Panasonic revealed today that it had to reduce EV battery production at some of its plants in Japan to normalize inventories.

According to Reuters and Panasonic's third-quarter report, the production of automotive batteries in Japan was reduced by 60 percent compared to the second quarter of 2023.

That's a significant step back. It seems that the main reason behind this is the slower production and sales of the Tesla Model S and Tesla Model X cars, which are equipped with Panasonic's 1865-type cylindrical battery cells, imported from Japan. In Q3, Model S/Model X production decreased by 31 percent year-over-year to 13,688. Sales also were down in Q3 (15,985 - down 14 percent), as well as in the Q1-Q3 period (45,905 - down 7 percent).

The good news is that the slowdown does not concern Panasonic's North American battery factories - the Gigafactory in Nevada, operated in partnership with Tesla, which produces the 2170-type cylindrical battery cells used in Model 3/Model Y and other products.

Nonetheless, Panasonic reduced its energy division's annual profit forecast by 15 percent to $769 million (115 billion yen). Panasonic's Group CFO Hirokazu Umeda explained: "We were working to optimize inventories while closing lines, rather than completely shutting down (operations),"

The main focus of Panasonic's battery division is batteries for electric vehicles in North America. The company noted in its Q3 report the growth of demand for battery cells made in North America with tax credits for EVs purchased in the U.S. "our key market."

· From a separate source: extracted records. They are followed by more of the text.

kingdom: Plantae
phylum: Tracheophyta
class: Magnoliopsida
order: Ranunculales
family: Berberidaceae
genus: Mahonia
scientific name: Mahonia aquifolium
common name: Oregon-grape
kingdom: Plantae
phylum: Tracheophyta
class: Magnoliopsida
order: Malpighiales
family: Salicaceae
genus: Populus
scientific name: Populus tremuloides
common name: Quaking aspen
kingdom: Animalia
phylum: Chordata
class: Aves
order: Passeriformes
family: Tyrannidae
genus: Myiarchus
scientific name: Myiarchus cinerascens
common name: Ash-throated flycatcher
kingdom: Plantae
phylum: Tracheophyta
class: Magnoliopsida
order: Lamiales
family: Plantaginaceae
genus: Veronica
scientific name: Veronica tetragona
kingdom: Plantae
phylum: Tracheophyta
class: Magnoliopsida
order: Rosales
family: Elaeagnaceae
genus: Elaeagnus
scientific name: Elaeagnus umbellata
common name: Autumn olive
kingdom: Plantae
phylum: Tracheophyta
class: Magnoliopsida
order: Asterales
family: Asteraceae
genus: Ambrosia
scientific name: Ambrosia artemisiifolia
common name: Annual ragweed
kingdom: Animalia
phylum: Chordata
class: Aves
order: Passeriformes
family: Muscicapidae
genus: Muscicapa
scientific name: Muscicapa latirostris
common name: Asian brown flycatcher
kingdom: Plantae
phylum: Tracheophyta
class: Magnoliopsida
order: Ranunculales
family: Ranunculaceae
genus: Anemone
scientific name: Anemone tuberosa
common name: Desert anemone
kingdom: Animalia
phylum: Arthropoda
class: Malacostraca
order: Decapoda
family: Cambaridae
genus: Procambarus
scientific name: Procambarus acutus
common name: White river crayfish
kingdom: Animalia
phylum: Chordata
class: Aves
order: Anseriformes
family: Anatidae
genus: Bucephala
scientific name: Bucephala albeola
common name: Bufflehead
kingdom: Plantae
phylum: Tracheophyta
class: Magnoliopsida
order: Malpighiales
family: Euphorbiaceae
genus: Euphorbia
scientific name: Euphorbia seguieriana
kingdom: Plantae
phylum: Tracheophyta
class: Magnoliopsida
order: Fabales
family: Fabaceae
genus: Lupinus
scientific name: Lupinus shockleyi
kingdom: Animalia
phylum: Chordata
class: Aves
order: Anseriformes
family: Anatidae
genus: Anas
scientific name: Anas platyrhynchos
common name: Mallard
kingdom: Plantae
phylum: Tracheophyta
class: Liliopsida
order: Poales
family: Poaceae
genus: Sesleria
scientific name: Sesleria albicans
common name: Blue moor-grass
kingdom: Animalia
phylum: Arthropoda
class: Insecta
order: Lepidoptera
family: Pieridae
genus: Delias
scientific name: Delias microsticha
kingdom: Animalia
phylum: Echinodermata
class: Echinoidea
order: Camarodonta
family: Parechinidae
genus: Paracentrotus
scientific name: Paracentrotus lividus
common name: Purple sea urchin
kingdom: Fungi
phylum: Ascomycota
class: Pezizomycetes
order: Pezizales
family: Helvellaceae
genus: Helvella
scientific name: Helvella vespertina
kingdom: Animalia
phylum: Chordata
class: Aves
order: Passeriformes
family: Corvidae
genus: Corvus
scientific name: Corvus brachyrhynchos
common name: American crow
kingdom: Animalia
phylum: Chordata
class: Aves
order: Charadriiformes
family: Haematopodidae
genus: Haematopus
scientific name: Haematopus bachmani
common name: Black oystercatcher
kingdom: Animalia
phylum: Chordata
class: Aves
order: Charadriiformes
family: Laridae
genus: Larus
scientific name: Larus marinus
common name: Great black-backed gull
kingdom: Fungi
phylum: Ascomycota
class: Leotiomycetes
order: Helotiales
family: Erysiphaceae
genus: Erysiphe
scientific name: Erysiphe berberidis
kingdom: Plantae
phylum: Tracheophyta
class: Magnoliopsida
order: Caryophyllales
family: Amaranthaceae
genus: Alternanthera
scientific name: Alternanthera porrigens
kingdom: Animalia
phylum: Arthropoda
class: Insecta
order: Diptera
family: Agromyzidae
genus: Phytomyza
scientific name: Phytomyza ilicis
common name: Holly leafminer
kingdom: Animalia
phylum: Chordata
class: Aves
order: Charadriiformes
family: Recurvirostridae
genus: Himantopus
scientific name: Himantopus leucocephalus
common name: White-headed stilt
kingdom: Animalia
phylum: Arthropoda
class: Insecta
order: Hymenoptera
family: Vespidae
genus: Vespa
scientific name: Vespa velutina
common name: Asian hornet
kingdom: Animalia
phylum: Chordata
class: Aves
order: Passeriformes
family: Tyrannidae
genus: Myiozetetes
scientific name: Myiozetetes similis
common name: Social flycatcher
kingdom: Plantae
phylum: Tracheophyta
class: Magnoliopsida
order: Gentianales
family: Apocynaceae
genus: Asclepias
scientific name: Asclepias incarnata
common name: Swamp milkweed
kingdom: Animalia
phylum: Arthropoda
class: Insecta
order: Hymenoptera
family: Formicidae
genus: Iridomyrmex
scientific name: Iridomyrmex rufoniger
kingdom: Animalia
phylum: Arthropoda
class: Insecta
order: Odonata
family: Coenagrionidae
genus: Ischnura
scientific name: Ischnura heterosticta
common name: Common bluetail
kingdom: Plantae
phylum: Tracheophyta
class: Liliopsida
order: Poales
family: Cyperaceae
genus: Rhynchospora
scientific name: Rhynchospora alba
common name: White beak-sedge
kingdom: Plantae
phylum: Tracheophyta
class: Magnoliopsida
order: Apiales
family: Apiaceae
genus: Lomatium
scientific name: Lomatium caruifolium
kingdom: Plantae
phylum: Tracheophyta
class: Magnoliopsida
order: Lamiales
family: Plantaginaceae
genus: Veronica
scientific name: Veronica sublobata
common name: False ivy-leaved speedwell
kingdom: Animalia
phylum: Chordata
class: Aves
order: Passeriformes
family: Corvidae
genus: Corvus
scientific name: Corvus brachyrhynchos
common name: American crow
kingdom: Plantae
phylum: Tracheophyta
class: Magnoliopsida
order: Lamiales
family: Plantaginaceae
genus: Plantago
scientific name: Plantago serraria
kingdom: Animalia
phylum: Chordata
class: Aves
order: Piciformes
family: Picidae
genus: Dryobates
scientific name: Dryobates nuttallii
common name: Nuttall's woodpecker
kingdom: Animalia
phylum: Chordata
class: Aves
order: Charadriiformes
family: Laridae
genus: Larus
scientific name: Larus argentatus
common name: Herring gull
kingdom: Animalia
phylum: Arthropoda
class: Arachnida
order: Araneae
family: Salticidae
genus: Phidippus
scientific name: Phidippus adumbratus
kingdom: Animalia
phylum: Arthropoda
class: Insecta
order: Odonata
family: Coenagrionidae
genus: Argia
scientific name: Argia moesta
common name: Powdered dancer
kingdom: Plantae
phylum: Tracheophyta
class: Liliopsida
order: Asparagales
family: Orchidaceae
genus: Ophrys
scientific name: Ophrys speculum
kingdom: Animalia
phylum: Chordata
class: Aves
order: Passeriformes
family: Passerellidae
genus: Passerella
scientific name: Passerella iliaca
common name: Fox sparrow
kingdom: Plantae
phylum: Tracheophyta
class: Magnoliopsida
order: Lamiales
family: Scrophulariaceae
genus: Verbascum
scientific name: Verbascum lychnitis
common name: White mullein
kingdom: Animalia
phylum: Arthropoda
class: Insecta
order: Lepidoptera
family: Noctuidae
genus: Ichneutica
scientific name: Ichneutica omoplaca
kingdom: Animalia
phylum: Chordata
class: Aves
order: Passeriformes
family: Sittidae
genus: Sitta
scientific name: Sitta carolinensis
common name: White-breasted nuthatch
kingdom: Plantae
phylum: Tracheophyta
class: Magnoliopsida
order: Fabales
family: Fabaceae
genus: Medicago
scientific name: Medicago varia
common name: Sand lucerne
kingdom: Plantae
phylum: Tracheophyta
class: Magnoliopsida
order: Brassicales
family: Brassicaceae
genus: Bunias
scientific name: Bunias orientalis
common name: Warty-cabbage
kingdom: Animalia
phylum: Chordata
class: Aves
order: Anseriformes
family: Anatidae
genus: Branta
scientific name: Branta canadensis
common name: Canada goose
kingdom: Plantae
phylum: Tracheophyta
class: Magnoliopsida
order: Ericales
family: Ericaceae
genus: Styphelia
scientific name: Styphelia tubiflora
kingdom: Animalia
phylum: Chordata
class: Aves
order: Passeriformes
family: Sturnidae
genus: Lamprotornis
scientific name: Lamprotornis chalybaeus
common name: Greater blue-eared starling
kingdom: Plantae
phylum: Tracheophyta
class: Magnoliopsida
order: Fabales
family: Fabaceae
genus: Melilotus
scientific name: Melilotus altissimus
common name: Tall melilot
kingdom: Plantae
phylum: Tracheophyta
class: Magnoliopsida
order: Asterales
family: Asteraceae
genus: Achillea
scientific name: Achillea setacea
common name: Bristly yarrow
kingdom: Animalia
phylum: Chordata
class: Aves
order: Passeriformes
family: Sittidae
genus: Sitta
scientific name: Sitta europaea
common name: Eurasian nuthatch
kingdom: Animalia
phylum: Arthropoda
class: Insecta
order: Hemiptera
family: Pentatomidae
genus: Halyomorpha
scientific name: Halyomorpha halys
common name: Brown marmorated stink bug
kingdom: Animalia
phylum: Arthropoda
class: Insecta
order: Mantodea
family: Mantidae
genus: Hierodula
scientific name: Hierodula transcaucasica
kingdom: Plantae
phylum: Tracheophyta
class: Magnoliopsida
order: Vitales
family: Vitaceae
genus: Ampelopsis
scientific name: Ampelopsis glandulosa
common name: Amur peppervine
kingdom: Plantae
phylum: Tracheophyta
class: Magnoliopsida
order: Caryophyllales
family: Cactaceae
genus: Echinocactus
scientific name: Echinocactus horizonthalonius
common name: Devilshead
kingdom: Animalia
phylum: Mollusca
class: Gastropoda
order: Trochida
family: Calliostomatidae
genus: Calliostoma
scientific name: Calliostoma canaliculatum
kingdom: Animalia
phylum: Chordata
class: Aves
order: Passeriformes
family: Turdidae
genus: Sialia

The Inflation Reduction Act of 2022 (IRA) has brought significant incentives to produce batteries locally in the U.S. ($35 per kWh of battery cell plus $10 per kWh of battery modules). Additionally, EVs must also be produced locally to qualify for the federal tax credit:

With a 50-100-kilowatt-hour battery pack, a manufacturer might get respectively $1,750-$3,500 just for the cells (plus $500-$1,000 for modules).

In effect, Panasonic not only is expanding (slightly) its manufacturing capacity at the Tesla Gigafactory in Nevada but also building a new 30-GWh battery plant in Kansas. Both of those sites are assigned to 2170-type battery cells.

In the longer term, Panasonic intends to expand its EV battery manufacturing capacity to around 200 GWh per year, which will include new plants/production lines for 4680-type cylindrical cells.

In the recent months, Panasonic has entered into talks with Mazda and Subaru about cylindrical battery cells for their next-generation electric vehicles. A potential agreement with new carmakers would bring valuable diversification for Panasonic, which is heavily reliant on Tesla, as a dominant EV battery customer.